Entre las defensas de los automóviles y los embotellamientos, las carreras y el olor a cebolla, aparece en un abrir y cerrar de ojos un espacio de satín blanco y de tira bordada en que los santos ya no son bultos de yeso sino criaturitas indefensas en nuestros brazos terrenales. Los ponemos de cabeza, les quitamos los calzones, los cargamos de los pies como el ginecólogo al recién nacido, nos atrevemos a darles sus nalgadas y renovamos su vestuario. “Santito” canta Liliana Felipe, “Santito”. Los hemos dado a luz, son hijos de nuestro vientre Jesús e incluso cuando vuelven a sus nichos más allá en lo alto les diremos: “Yo a ti te conozco, te tuve entre mis brazos”.
¿Cuándo podrían manosearse así las hieráticas estatuas del medievo, los yacientes gisants que quedaron fuera de su sepulcro, las santas bizantinas, los estilizados frailes con su mirada severa, la austeridad de los pliegues en los hábitos monacales? (Por ejemplo, me da mucho miedo la Catedral de Colonia, siento que como cohete va expulsarme por los aires). Sólo en México, la iglesia huele a gente, quizá porque los feligreses andan astrosos. Sólo en México el santoral es propiedad pública y federal.
En la Candelaria del 2 de febrero de 1989 se coló un osito de peluche entre los niños dioses y sin más lo vistieron de niño Muevecorazones, con su capa cubierta de milagros. En el zoológico de Chapultepec había muerto Mamá Panda después de rechazar su último bambú. Quizá esa fue la razón. Quizá en el futuro los panditas remplacen a los niños Jesús.

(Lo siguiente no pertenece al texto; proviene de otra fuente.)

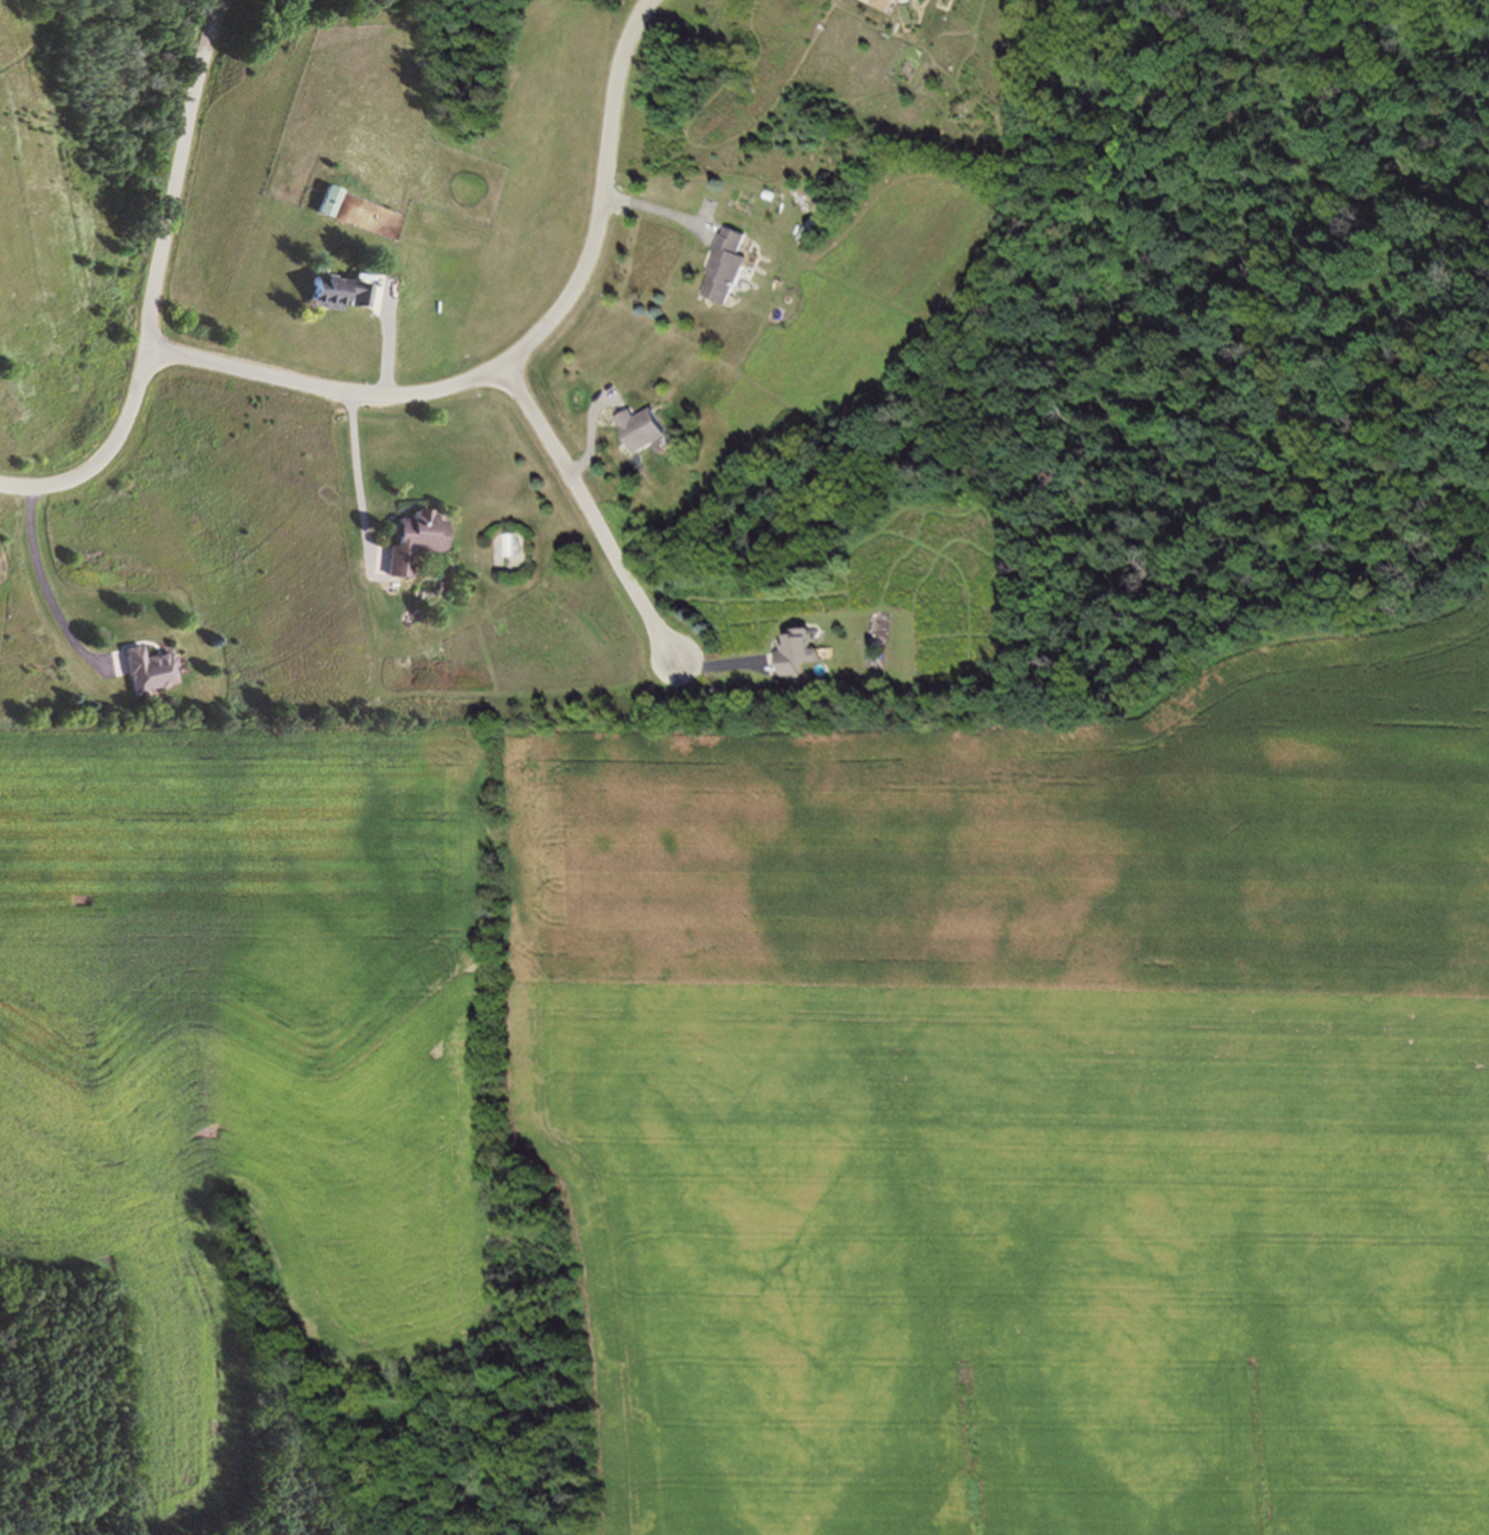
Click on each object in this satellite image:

Amo las Vizcaínas, la calle de Moneda, la Antigua Aduana y la Pinacoteca Virreinal, amo el templo de Regina Coeli, la casa del Marqués del Apartado y la antigua Cárcel de la Perpetua, amo el Claustro de Sor Juana, la Santa Veracruz y la San Juan de Dios sentadas una frente a la otra como dos viajeras en un tren invisible, pero más amo ver llegar a los peregrinos que descienden de los autobuses con sus pantalones gastados y sus camisas luidas, los que vieron en sueños la moneda de oro de la capital; amo la epopeya invisible de los que hacen todo por sobrevivir en medio de los deshechos industriales, los ennegrecedores vapores de la gasolina y el ozono que penetra en sus pulmones. Amo el rostro humano del Distrito Federal, perro apaleado, perro callejero, que tanto hemos maltratado y ahora nos lo devuelve con creces. Amo al afilador de cuchillo, al barrendero, al evangelista del portal de Santo Domingo, al cilindrero, al de los raspados. Son ellos quienes sostienen a la ciudad en sus manos fritangueras, son ellos quienes la acunan, la mecen, la suenan, le ponen una friega de perro bailarín y al mismo tiempo le dan su razón de ser.